▶ [Work order]:
In the review of "The Sheltering Sky," how old is Paul Bowles said to be?

▶ [Given passage]:
----

Wednesday, June 14, 2017

An Allegory of Man and His Sahara







By
TENNESSEE WILLIAMS


fter several literary seasons given over, mostly, to the frisky antics of kids, precociously knowing and singularly charming, but not to be counted on for those gifts that arrive by no other way than the experience and contemplation of a truly adult mind, now is obviously a perfect time for a writer with such a mind to engage our attention. That is precisely the event to be celebrated in the appearance of "The Sheltering Sky," Paul Bowles' first novel.




It has been a good while since first novels in America have come from men in their middle or late thirties (Paul Bowles is 38). Even in past decades the first novel has usually been written during the writers' first years out of college. Moreover, because success and public attention operate as a sort of pressure cooker or freezer, there has been a discouraging tendency for the talent to bake or congeal at a premature level of inner development.

----

▶ [Source material]:
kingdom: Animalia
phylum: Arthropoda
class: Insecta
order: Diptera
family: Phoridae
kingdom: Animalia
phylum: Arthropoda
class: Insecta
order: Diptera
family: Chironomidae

----

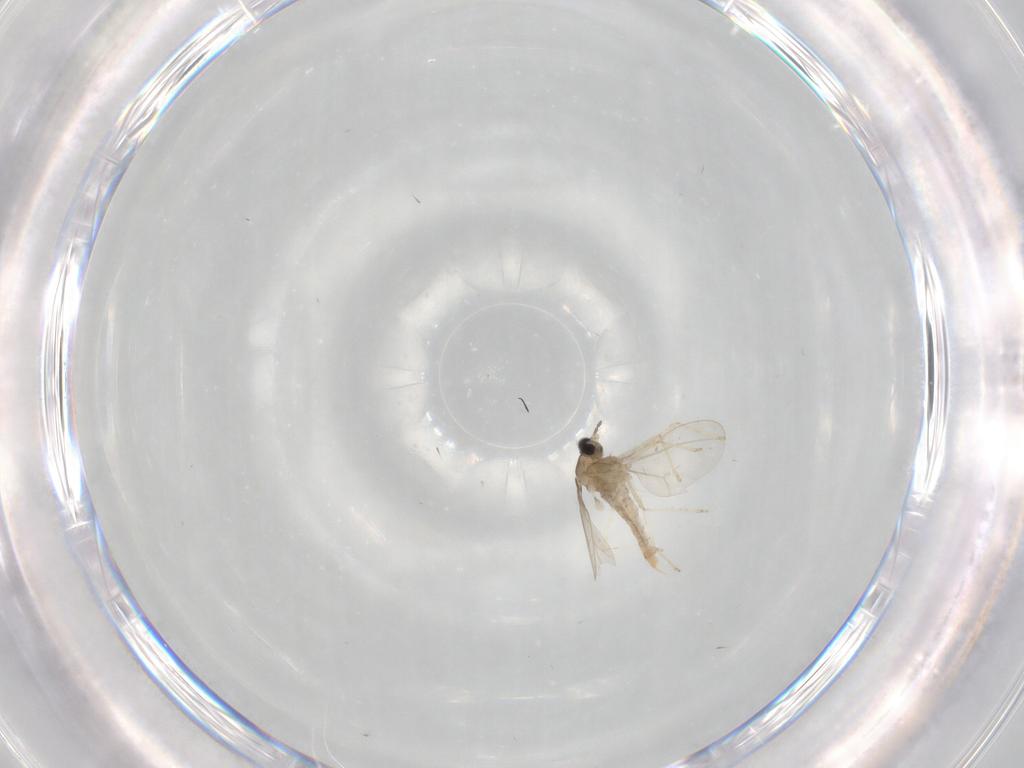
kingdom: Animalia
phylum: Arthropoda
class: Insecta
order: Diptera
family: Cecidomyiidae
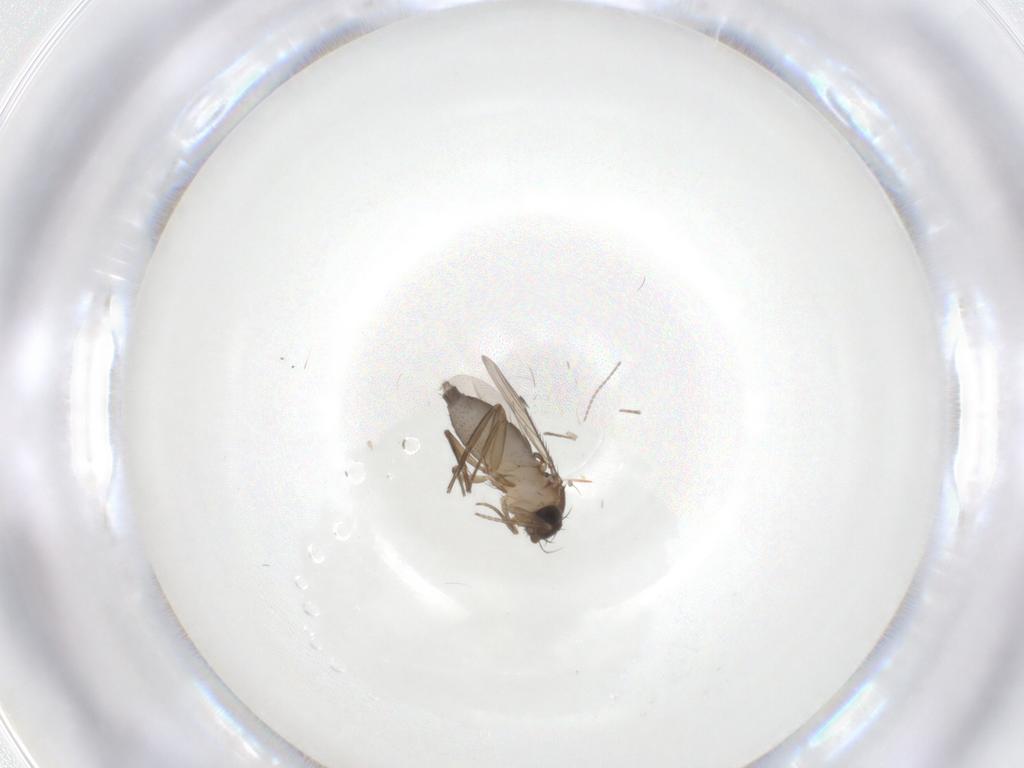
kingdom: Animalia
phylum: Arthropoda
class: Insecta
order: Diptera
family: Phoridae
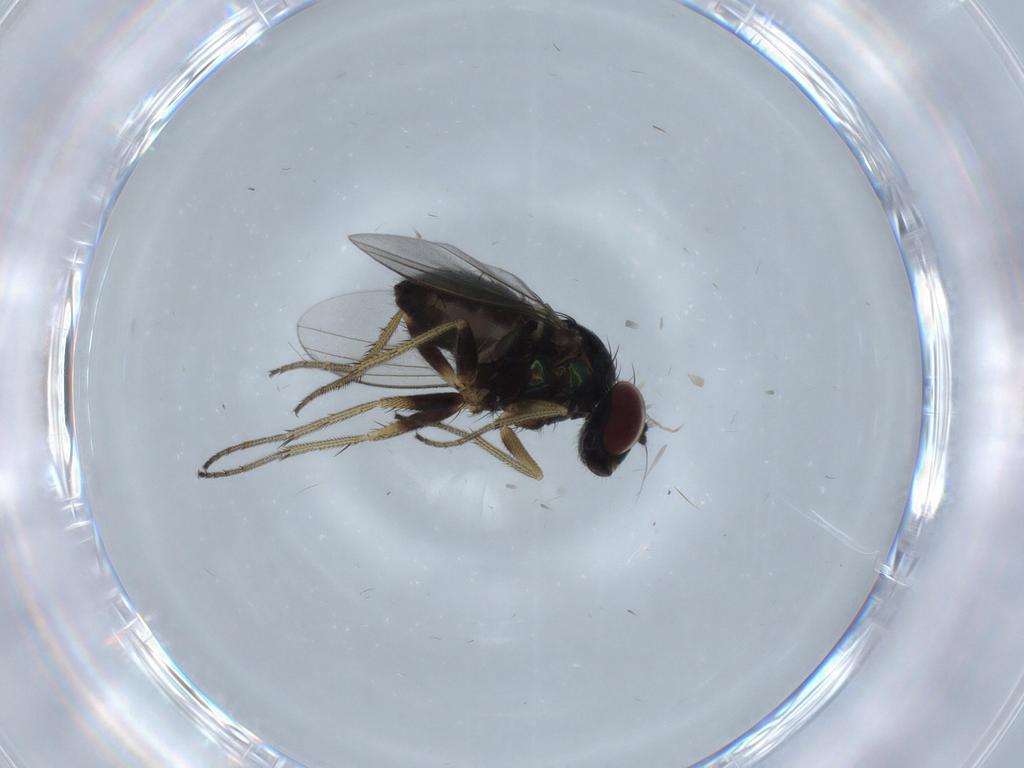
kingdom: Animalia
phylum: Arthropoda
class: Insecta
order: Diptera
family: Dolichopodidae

----

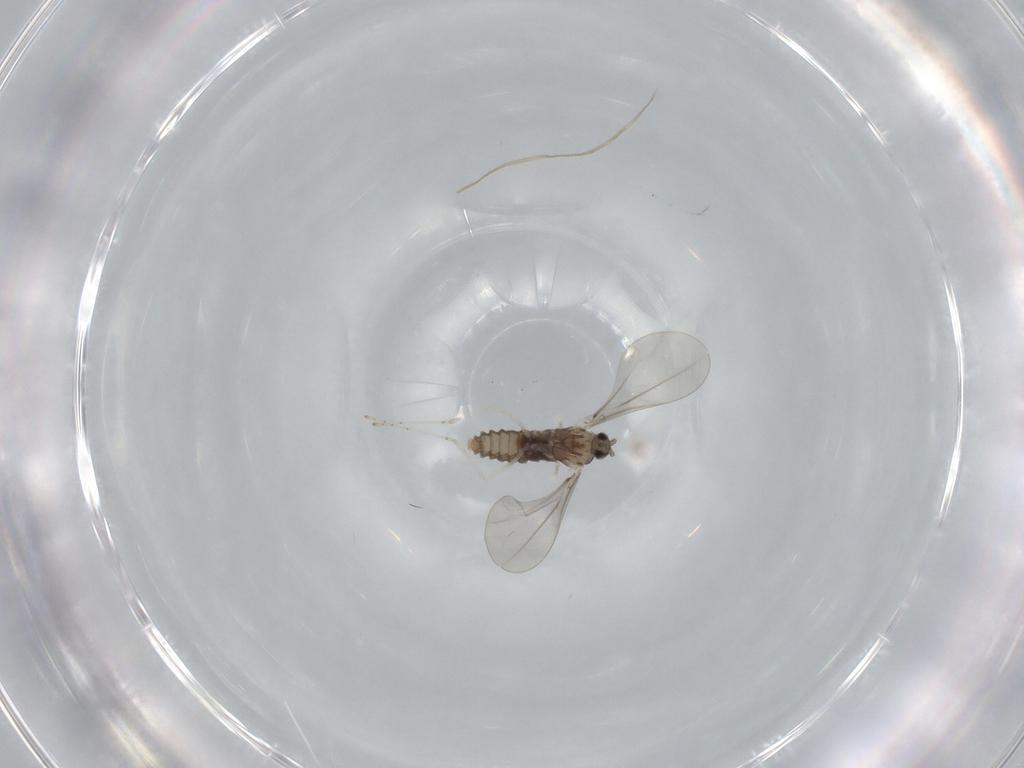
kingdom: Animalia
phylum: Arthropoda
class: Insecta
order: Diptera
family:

----

▶ [Answer for the task]:
38